Dataset entries:
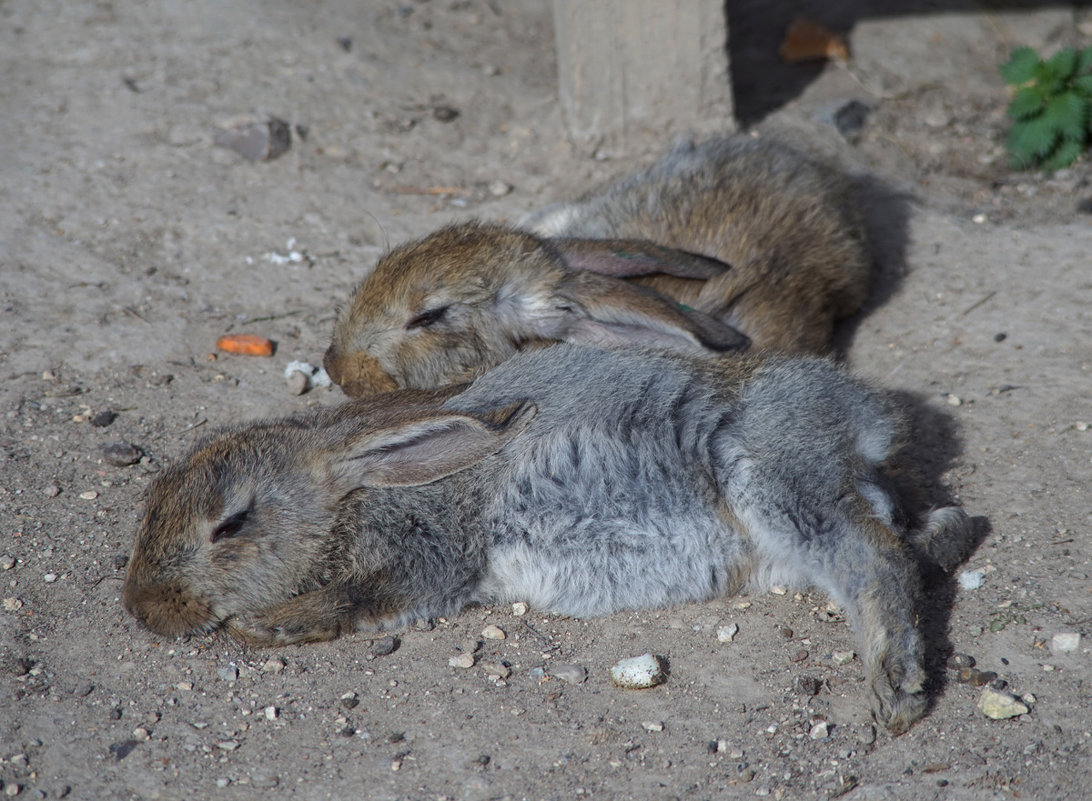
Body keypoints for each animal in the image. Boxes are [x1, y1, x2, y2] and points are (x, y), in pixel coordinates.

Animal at [125, 344, 974, 733]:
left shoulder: (424, 554)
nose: (144, 608)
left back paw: (894, 690)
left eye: (231, 523)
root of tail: (863, 421)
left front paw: (266, 623)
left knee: (875, 562)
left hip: (771, 482)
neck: (357, 489)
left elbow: (358, 596)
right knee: (916, 539)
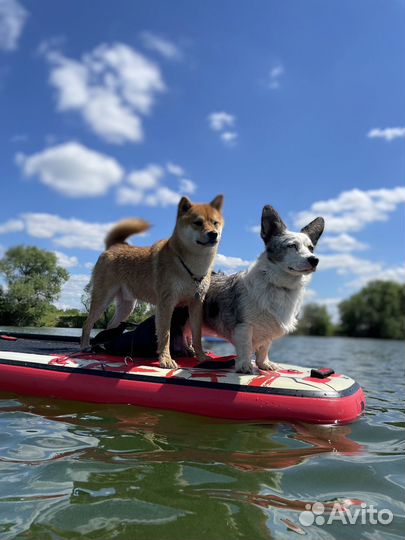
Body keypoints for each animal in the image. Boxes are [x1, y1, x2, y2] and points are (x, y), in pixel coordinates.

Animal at [79, 194, 224, 368]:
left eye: (215, 222)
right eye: (198, 222)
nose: (213, 234)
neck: (191, 266)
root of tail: (114, 246)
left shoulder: (196, 304)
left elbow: (196, 335)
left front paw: (201, 356)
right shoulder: (166, 304)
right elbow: (165, 335)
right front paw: (166, 359)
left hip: (126, 306)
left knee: (111, 325)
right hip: (102, 299)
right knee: (87, 324)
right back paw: (85, 346)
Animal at [202, 205, 326, 374]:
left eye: (311, 248)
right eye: (292, 246)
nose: (314, 260)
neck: (280, 286)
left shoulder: (268, 330)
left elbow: (264, 348)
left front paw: (264, 364)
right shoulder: (244, 326)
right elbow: (246, 347)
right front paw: (245, 365)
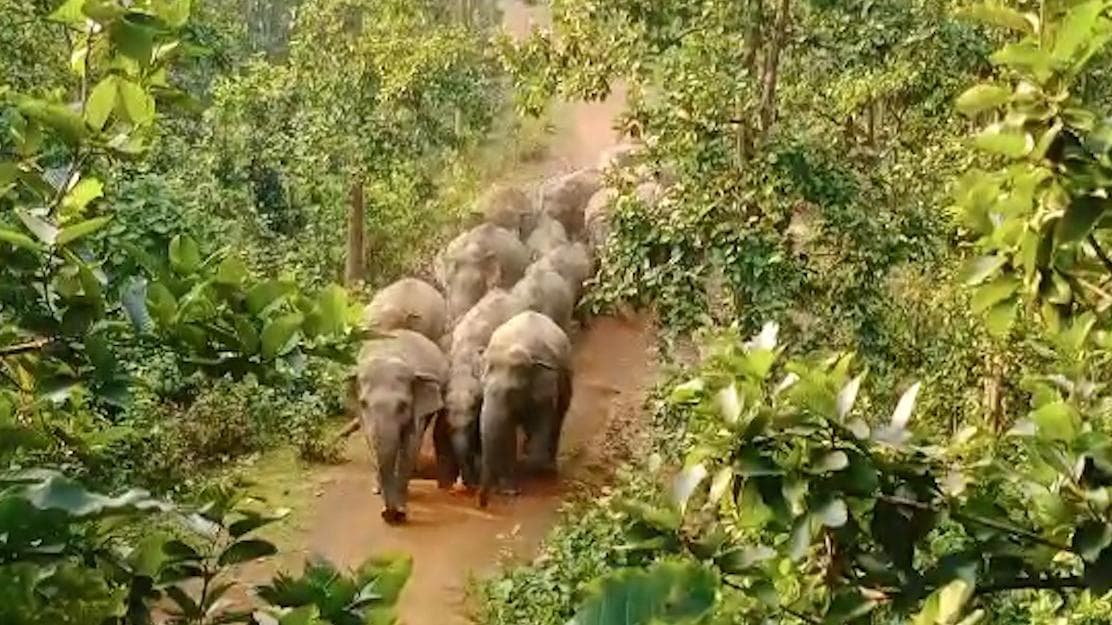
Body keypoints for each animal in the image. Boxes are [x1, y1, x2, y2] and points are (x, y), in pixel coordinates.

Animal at [356, 330, 452, 523]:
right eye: (363, 404)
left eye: (403, 406)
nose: (387, 513)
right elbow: (371, 443)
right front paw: (381, 497)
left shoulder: (417, 409)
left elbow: (410, 445)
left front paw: (400, 511)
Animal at [478, 311, 572, 508]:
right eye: (483, 386)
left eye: (512, 392)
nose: (482, 503)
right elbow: (506, 432)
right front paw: (509, 490)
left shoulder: (546, 386)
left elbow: (542, 422)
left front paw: (536, 469)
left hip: (567, 374)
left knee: (558, 417)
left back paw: (548, 466)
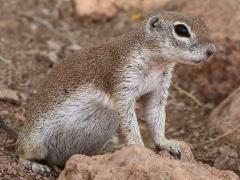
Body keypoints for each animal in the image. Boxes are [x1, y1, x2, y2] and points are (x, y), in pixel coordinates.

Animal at [16, 11, 216, 176]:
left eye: (204, 23)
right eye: (181, 30)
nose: (211, 51)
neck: (157, 64)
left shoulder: (159, 90)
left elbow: (156, 116)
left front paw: (166, 143)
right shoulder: (123, 82)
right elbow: (129, 121)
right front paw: (140, 148)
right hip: (35, 138)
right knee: (20, 153)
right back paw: (36, 165)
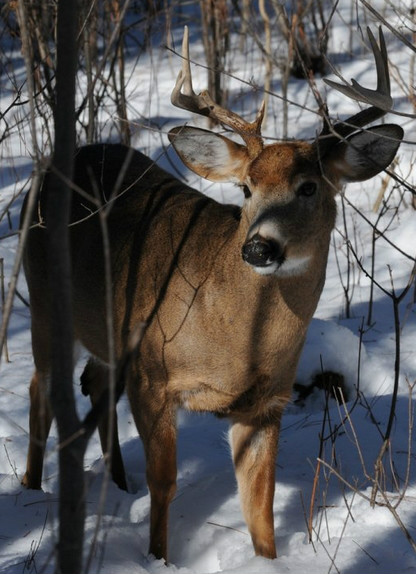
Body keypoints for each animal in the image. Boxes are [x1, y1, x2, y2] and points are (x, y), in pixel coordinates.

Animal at [22, 27, 404, 564]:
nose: (259, 247)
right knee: (40, 387)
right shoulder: (153, 375)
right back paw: (32, 488)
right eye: (245, 188)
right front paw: (158, 558)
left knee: (93, 382)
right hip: (43, 299)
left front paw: (269, 563)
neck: (235, 343)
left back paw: (117, 484)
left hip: (105, 330)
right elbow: (164, 482)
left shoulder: (266, 402)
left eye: (309, 187)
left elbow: (259, 504)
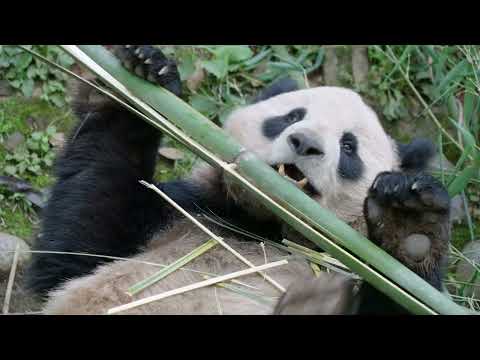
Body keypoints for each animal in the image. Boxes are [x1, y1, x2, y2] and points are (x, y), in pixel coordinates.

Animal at [23, 45, 450, 316]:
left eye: (349, 147)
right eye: (291, 116)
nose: (304, 143)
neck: (265, 227)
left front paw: (410, 223)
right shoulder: (187, 212)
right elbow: (76, 248)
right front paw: (135, 76)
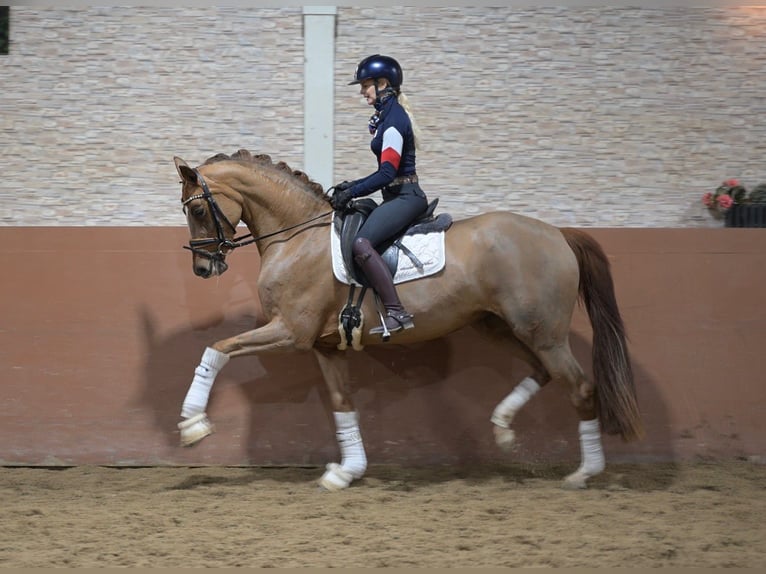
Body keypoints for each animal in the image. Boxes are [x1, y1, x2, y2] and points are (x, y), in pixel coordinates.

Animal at [173, 149, 643, 491]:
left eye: (197, 212)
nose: (204, 268)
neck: (296, 237)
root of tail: (558, 234)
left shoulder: (291, 333)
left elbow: (217, 349)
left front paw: (193, 423)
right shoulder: (324, 346)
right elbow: (343, 405)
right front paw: (347, 471)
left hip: (543, 333)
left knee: (580, 387)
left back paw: (583, 473)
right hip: (497, 326)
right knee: (541, 372)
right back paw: (504, 427)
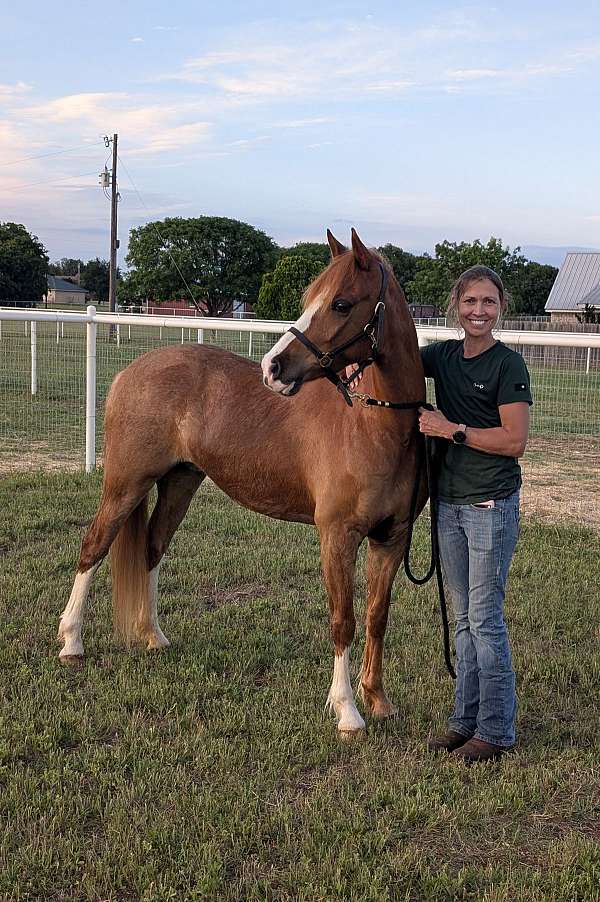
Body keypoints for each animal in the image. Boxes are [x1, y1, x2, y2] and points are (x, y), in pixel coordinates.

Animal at [58, 228, 428, 737]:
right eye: (310, 298)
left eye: (341, 303)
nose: (273, 367)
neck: (374, 426)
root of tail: (130, 372)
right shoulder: (337, 536)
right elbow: (343, 620)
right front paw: (348, 711)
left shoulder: (390, 539)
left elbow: (376, 617)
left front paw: (378, 700)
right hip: (126, 483)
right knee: (93, 546)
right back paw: (71, 642)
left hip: (180, 483)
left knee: (152, 548)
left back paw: (154, 637)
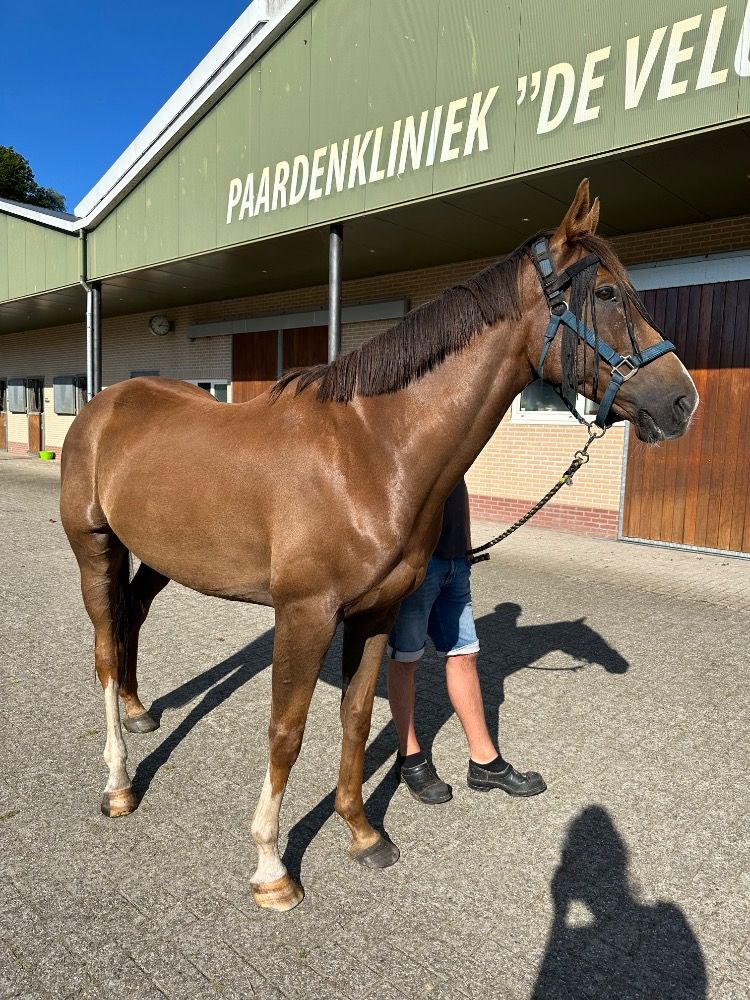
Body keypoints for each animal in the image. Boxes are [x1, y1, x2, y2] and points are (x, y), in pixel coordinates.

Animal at [60, 180, 698, 912]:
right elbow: (287, 731)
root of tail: (103, 404)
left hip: (159, 555)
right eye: (608, 294)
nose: (683, 402)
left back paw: (142, 715)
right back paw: (118, 785)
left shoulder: (376, 613)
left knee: (132, 618)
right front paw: (271, 866)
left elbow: (359, 718)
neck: (369, 451)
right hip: (95, 548)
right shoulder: (306, 616)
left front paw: (364, 835)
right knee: (105, 652)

### Problem to work on
Your answer should consist of the lines above between those holding "left hip: (105, 330)" and "right eye: (310, 298)", inclusive, reproduced word for word and without pictures.

### Solution below
left hip: (105, 330)
right elbow: (164, 482)
left shoulder: (266, 402)
left eye: (309, 187)
left elbow: (259, 504)
Body keypoints for each animal in the image. Boxes are [x1, y1, x2, y2] and points are (x, y), in pixel coordinates.

Animal at [23, 45, 450, 316]:
left eye: (349, 147)
right eye: (291, 116)
nose: (304, 143)
neck: (265, 227)
left front paw: (410, 223)
right shoulder: (187, 212)
right elbow: (76, 248)
right front paw: (135, 76)
Body keypoints for each animal in the image. Boxes are [x1, y1, x2, y2] and points are (x, y), in pixel coordinates.

Animal at [173, 149, 643, 491]:
left eye: (197, 212)
nose: (204, 268)
neck: (296, 237)
root of tail: (558, 234)
left shoulder: (291, 333)
left elbow: (217, 349)
left front paw: (193, 423)
right shoulder: (324, 346)
right elbow: (343, 405)
right front paw: (347, 471)
left hip: (543, 333)
left knee: (580, 387)
left back paw: (583, 473)
right hip: (497, 326)
right knee: (541, 372)
right back paw: (504, 427)
Body keypoints for each animal in the image. Boxes are [x1, y1, x2, y2] and points are (x, y), in pixel coordinates.

Animal at [58, 228, 428, 737]:
right eye: (310, 298)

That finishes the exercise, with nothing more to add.